Daimler CEO to unveil his last-chance CLA compact

REUTERS

GENEVA

EMBATTLED Daimler AG boss Dieter Zetsche will this week defend his strategy - and his job - by unveiling a new Mercedes seen as key to the premium carmaker’s turnaround.

In his first major appearance since the board shortened his contract last month, Zetsche will be looking to the CLA compact to fix Daimler’s chronic underperformance in small cars, as well as his own management record.

Both objectives face long odds. Zetsche, 59, is on notice that Europe’s luxury laggard must narrow the gap with BMW and Volkswagen AG’s Audi by repairing a botched China expansion and winning new buyers for an expanded range of minis and subcompacts.

“Getting China right is critical, and Mercedes also needs to appeal to younger clients - which is why new vehicles like the CLA are very important,” said Barclays analyst Michael Tyndall.

“The question is whether management now has the mandate and the wherewithal to realise the opportunities.” The CLA, which debuts at the Geneva car show on Tuesday, is a test of Daimler’s ability to shake off a stuffy brand image partly blamed for Mercedes’ failure to keep pace with its two main competitors.

Its premiere closely follows the February 21 board decision to trim Zetsche’s mandate to three years from the expected five and swap the manufacturing and truck division heads, in a move seen as improving both men’s CEO prospects.

Under Zetsche’s seven-year reign, Daimler stock has broadly flatlined - up 6 percent on the period - while BMW advanced 87 percent and VW’s share price incre0ased fivefold.

Earnings goals have been repeatedly scrapped as Mercedes failed to match rivals’ scale and efficiency in smaller cars, or their advances in China. Daimler’s underlying profit fell 10 percent last year and is seen flat in 2013.

“The pressure is on for Zetsche to deliver on his strategy and close the gap with Audi and BMW,” said Stefan Bratzel, head of the Centre for Automotive Management at the University of Applied Sciences in Bergisch Gladbach, Germany.

Daimler’s pledge to reclaim the global premium crown by 2020, underpinned by a savings plan seen as vague, has “no credibility” so far beyond the CEO’s likely tenure, according to DWS, Germany’s biggest retail fund manager.

The company has yet to recover from misjudgments in China, the world’s most important growth market, whose luxury car sales are set to overtake the United States and reach 2.7 million vehicles by 2020.

Mercedes suffered badly last year from competition between its two Chinese distributors, which ran rival advertising campaigns featuring different film stars and slashed prices on models including the flagship S-Class.
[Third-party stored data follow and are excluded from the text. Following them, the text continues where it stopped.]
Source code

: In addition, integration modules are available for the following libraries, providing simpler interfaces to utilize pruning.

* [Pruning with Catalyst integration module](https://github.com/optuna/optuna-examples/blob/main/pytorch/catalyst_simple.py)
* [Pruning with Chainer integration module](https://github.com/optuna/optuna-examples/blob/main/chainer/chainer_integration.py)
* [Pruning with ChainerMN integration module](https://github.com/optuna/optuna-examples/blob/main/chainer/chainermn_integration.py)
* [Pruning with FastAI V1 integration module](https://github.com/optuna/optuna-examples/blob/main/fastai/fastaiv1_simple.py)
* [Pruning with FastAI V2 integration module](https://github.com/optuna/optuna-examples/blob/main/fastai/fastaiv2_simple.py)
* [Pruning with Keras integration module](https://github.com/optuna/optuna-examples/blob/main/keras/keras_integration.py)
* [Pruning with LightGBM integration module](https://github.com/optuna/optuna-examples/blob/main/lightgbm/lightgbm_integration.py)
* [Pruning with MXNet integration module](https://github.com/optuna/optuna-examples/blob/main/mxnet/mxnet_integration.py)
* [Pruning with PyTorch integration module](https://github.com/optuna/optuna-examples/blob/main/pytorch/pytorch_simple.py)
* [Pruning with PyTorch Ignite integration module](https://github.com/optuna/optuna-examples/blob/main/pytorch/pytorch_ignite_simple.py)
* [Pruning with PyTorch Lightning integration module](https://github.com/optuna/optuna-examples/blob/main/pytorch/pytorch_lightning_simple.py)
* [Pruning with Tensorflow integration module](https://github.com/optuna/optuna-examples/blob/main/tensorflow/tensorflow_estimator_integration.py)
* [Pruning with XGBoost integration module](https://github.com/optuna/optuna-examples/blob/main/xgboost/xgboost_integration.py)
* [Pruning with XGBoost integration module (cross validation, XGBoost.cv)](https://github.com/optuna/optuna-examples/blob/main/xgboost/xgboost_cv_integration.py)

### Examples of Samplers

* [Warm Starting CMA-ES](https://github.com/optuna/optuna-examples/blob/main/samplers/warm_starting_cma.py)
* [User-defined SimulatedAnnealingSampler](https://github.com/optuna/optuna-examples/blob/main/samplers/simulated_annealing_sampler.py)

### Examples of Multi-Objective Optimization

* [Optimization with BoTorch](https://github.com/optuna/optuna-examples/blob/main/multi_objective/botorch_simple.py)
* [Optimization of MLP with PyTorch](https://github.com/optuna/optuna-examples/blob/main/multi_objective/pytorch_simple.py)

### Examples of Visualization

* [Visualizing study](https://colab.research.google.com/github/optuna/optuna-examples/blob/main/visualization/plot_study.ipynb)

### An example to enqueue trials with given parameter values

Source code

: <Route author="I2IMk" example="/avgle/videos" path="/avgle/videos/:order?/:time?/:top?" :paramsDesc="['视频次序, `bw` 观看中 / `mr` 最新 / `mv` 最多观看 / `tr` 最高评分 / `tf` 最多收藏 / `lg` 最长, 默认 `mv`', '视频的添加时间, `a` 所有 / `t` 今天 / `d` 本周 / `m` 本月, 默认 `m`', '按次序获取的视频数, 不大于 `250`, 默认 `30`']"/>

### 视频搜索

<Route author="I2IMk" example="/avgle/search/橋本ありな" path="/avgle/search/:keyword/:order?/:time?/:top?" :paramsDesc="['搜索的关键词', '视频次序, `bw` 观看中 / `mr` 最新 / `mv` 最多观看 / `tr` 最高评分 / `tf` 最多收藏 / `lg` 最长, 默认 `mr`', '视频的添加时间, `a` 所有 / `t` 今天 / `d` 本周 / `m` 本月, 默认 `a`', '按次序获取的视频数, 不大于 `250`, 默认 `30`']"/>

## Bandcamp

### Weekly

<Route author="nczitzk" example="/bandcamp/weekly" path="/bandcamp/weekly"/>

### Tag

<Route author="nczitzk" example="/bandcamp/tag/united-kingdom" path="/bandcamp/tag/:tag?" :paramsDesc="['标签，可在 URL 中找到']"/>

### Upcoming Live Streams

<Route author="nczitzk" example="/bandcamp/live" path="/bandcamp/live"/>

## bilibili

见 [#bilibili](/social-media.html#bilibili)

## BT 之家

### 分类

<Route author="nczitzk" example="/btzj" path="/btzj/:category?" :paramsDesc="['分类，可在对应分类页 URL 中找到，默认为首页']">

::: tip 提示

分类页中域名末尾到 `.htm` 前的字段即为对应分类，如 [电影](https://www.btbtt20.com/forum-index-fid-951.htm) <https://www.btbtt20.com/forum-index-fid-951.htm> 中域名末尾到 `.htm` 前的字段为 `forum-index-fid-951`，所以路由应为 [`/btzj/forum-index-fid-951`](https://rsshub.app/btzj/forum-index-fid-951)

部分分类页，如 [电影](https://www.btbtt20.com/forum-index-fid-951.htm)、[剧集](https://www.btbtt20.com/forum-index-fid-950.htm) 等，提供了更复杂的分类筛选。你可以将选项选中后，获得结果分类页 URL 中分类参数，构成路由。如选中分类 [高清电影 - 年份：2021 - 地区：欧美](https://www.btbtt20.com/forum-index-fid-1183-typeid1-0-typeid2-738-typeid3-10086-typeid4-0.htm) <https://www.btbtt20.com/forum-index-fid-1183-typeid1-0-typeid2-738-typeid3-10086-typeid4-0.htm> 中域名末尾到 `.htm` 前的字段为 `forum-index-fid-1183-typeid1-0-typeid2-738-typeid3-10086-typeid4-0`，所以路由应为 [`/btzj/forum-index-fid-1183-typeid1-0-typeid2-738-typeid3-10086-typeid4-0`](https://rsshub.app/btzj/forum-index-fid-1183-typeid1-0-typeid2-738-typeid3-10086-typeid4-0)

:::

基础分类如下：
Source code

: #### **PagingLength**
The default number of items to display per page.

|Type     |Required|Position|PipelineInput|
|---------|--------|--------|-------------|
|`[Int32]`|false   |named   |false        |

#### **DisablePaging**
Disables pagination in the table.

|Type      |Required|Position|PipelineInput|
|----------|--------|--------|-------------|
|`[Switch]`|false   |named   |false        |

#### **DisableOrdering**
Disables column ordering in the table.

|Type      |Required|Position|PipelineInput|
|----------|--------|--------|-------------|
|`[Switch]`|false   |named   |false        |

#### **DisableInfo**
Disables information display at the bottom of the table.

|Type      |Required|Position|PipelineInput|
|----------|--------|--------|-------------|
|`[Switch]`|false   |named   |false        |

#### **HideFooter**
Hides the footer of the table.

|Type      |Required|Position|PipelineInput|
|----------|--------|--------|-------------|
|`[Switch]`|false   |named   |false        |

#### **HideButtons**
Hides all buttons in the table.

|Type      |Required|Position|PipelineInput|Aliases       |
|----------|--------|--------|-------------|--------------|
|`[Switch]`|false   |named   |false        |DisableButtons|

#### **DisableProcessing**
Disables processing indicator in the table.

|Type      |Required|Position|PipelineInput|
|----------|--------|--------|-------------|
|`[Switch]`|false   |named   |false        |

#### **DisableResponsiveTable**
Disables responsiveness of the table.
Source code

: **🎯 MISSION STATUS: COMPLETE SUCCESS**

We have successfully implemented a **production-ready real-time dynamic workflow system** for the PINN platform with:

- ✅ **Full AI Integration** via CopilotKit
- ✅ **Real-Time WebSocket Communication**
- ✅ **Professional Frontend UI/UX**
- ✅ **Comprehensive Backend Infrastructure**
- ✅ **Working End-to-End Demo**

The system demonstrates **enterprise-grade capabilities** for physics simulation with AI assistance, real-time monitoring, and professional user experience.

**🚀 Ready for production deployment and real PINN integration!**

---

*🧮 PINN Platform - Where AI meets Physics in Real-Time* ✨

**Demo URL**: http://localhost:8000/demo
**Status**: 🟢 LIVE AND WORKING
Late in 2012, Zetsche named a senior executive to head the China business and announced a merger of the two sales arms, more than a year after acknowledging the problems.

“The demand side may be harder to fix,” analyst Max Warburton at brokerage Bernstein said. “The shine seems to have gone out of their brand - the S-class price cuts harmed their image and consumers seem less enthusiastic.” Mercedes opened 22 Chinese dealerships in the four months to January, according to Morgan Stanley, while BMW added 45 to reach 343 - increasing its lead to 101 outlets.

Daimler is “falling yet further behind ... despite claiming to be on a push to accelerate dealer expansion”, said Stuart Pearson, author of the bank’s research.

The China debacle is counted by some longstanding observers among signs that Zetsche is occasionally out of touch with conditions on the ground.

“People accept that he’s very astute,” said another autos specialist at a major investment bank. “The doubt is whether he’s getting the right information to manage the business - it just doesn’t feel like management has a firm grip on the data.” Under Zetsche, who heads both the Daimler group and the Mercedes-Benz business, the company has struggled to rein in undisclosed losses in smaller cars, understood to have reached 500 million euros ($650 million) at the Smart division.

The Mercedes A- and B-Class were barely breaking even prior to the smaller model’s relaunch last year on a new front-wheel drive platform known as MFA.

With the more versatile architecture, Mercedes is moving on from its outmoded minivan aesthetic to roll out the sleeker CLA, followed by an SUV, increasing potential sales by as much as 50 percent, according to UBS estimates.

“Where they really failed against BMW is in the smaller car segments,” said Philippe Houchois, a London-based analyst at UBS.

Zetsche nonetheless showed resolve in managing Daimler’s 2007 demerger from Chrysler and reinvesting in Mercedes, Houchois said. “For all the misgivings, he hasn’t been a complete failure.” The CLA shown in Geneva, along with a series of other launches, gives him a chance to show what Mercedes can do with a refreshed lineup in 2015, Houchois added.

“Zetsche’s ambition is probably to leave with his head high, having delivered.” With 8.6 billion euros in operating profit recorded for 2012, Daimler is “neither a restructuring case nor a turnaround story”, company spokesman Florian Martens insisted.